Quando si parla di sostenibilità, si pensa immediatamente a l’impatto ambientale dei cambiamenti climatici e alla lotta contro le disuguaglianze, ma spesso si trascurano le leve fiscali, strumenti indispensabili per raggiungere questi obiettivi. Uno sviluppo sostenibile infatti richiede un sistema tributario equo ed efficiente, ma anche che le imprese si impegnino sempre di più in termini di trasparenza.
Il concetto di sostenibilità, ossia di un’economia che non sia orientata alla massimizzazione immediata del profitto ma al miglioramento della qualità delle vita per le generazioni presenti e future, è ormai al centro del dibattito internazionale ed è tra gli obiettivi più importanti delle politiche nazionali dei governi dei paesi più avanzati.
Le imprese hanno ormai familiarizzato con concetti sofisticati che, una volta declinati in regole concrete, impongono il rispetto dei parametri utilizzati per la misurazione del livello di compliance delle imprese agli obiettivi di sostenibilità. Parliamo di acronimi diventati ormai di uso comune nelle grandi imprese, come GRI (Global Reporting Initiative, gli standard globali per la rendicontazione di sostenibilità), ESG (Environmental, Social and Governance, i criteri di valutazione sulla sostenibilità nel settore dei servizi finanziari), ma che si stanno diffondendo sempre di più anche nel linguaggio delle imprese di medie dimensioni.
Il ruolo del Fisco nella sostenibilità
I temi legati all’ambiente, al corretto utilizzo delle risorse a alla lotta alla disuguaglianza hanno un grande impatto, anche emotivo, sul pubblico.
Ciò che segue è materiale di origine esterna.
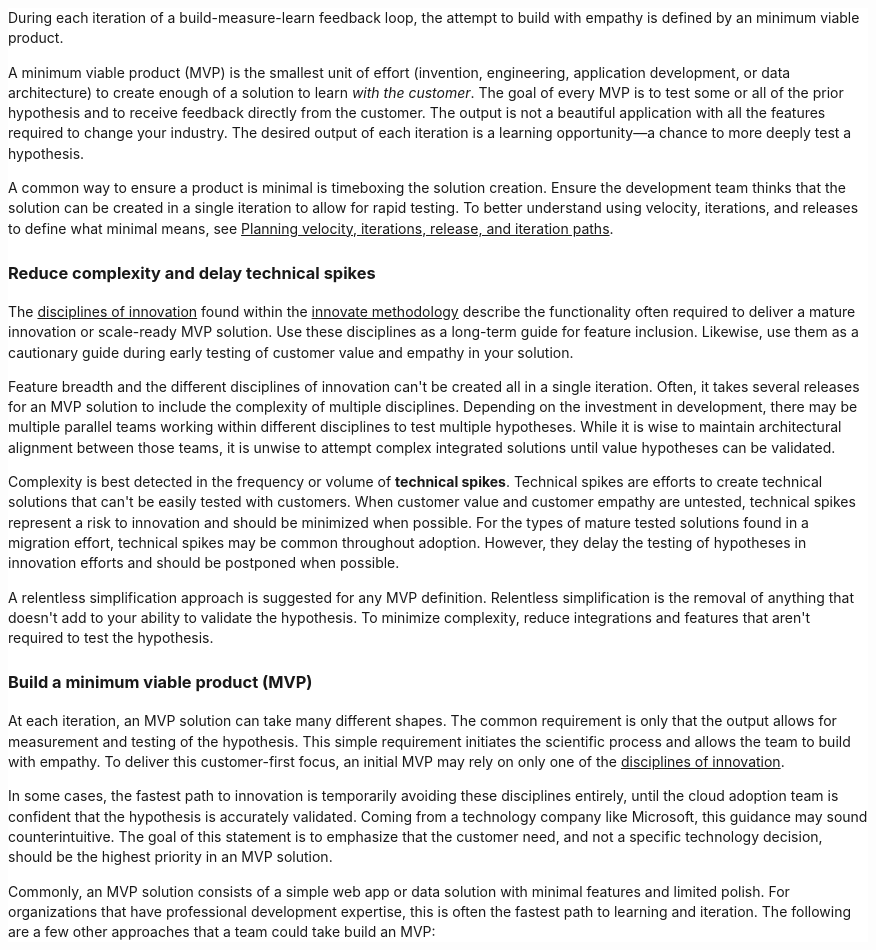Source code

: During each iteration of a build-measure-learn feedback loop, the attempt to build with empathy is defined by an minimum viable product.

A minimum viable product (MVP) is the smallest unit of effort (invention, engineering, application development, or data architecture) to create enough of a solution to learn _with the customer_. The goal of every MVP is to test some or all of the prior hypothesis and to receive feedback directly from the customer. The output is not a beautiful application with all the features required to change your industry. The desired output of each iteration is a learning opportunity&mdash;a chance to more deeply test a hypothesis.

A common way to ensure a product is minimal is timeboxing the solution creation. Ensure the development team thinks that the solution can be created in a single iteration to allow for rapid testing. To better understand using velocity, iterations, and releases to define what minimal means, see [Planning velocity, iterations, release, and iteration paths](../../plan/iteration-paths.md).

### Reduce complexity and delay technical spikes

The [disciplines of innovation](./invention.md) found within the [innovate methodology](./index.md) describe the functionality often required to deliver a mature innovation or scale-ready MVP solution. Use these disciplines as a long-term guide for feature inclusion. Likewise, use them as a cautionary guide during early testing of customer value and empathy in your solution.

Feature breadth and the different disciplines of innovation can't be created all in a single iteration. Often, it takes several releases for an MVP solution to include the complexity of multiple disciplines. Depending on the investment in development, there may be multiple parallel teams working within different disciplines to test multiple hypotheses. While it is wise to maintain architectural alignment between those teams, it is unwise to attempt complex integrated solutions until value hypotheses can be validated.

Complexity is best detected in the frequency or volume of **technical spikes**. Technical spikes are efforts to create technical solutions that can't be easily tested with customers. When customer value and customer empathy are untested, technical spikes represent a risk to innovation and should be minimized when possible. For the types of mature tested solutions found in a migration effort, technical spikes may be common throughout adoption. However, they delay the testing of hypotheses in innovation efforts and should be postponed when possible.

A relentless simplification approach is suggested for any MVP definition. Relentless simplification is the removal of anything that doesn't add to your ability to validate the hypothesis. To minimize complexity, reduce integrations and features that aren't required to test the hypothesis.

### Build a minimum viable product (MVP)

At each iteration, an MVP solution can take many different shapes. The common requirement is only that the output allows for measurement and testing of the hypothesis. This simple requirement initiates the scientific process and allows the team to build with empathy. To deliver this customer-first focus, an initial MVP may rely on only one of the [disciplines of innovation](./invention.md).

In some cases, the fastest path to innovation is temporarily avoiding these disciplines entirely, until the cloud adoption team is confident that the hypothesis is accurately validated. Coming from a technology company like Microsoft, this guidance may sound counterintuitive. The goal of this statement is to emphasize that the customer need, and not a specific technology decision, should be the highest priority in an MVP solution.

Commonly, an MVP solution consists of a simple web app or data solution with minimal features and limited polish. For organizations that have professional development expertise, this is often the fastest path to learning and iteration. The following are a few other approaches that a team could take build an MVP:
Tale impatto mette spesso in secondo piano il ruolo che il Fisco è chiamato a ricoprire in questo contesto, sia attraverso politiche fiscali che incentivino comportamenti sostenibili e disincentivino quelli scorretti, sia sotto forma di rispetto degli obblighi fiscali che garantiscono le risorse per realizzare gli obiettivi di uno sviluppo sostenibile.
La Commissione UE, nella Comunicazione del 18 maggio 2021 in materia di business taxation, ha già enunciato la necessità di rendere il quadro fiscale complessivo dell’Unione più solido, equo ed efficiente, oltre all’esigenza di canalizzare le risorse pubbliche non tanto verso una generica ripresa economica, quanto verso una crescita che favorisca la transizione ecologica e digitale, attraverso investimenti equi e sostenibili.
La Commissione UE ha infatti individuato nella leva fiscale uno degli strumenti principali per l’attuazione della cosiddetta “transizione verde”, attraverso la quale perseguire gli obiettivi del “Green Deal europeo”. Unitamente alle politiche di tariffazione ambientale e specifiche misure normative (ad esempio la proposta di un nuovo meccanismo di adeguamento del carbonio alle frontiere, il CBAM, e di revisione del sistema per lo scambio di quote di emissioni nell’UE), le misure fiscali, e in particolare la riforma della della direttiva sulla tassazione dei prodotti energetici, hanno il compito di mettere in pratica il principio del “chi inquina paga“, mettendo così fine all’epoca del cosiddetto “inquinamento gratuito”.
L’obiettivo è introdurre una nuova filosofia impositiva, il cui presupposto non sarà più di natura quantitativa, ossia basato sui consumi, a qualitativa, stabilendo le le aliquote minime a seconda del contenuto energetico e del potenziale impatto ambientale ed eliminando le distorsioni che favoriscono l’uso dei combustibili fossili.
Di fondamentale importanza, poi, è il concetto della trasparenza, che garantisce agli operatori del settore, ma soprattutto agli utenti finali, un rapido e semplice confronto tra le diverse fonti energetiche, attraverso l’introduzione di un sistema uniforme di rappresentazione delle aliquote, in modo da favorire le scelte meno inquinanti sulla base del livello di tassazione (dal massimo per i combustibili fossili come gasolio e benzina al minimo per elettricità, biocarburanti sostenibili avanzati, biogas e combustibili rinnovabili di origine non biologica).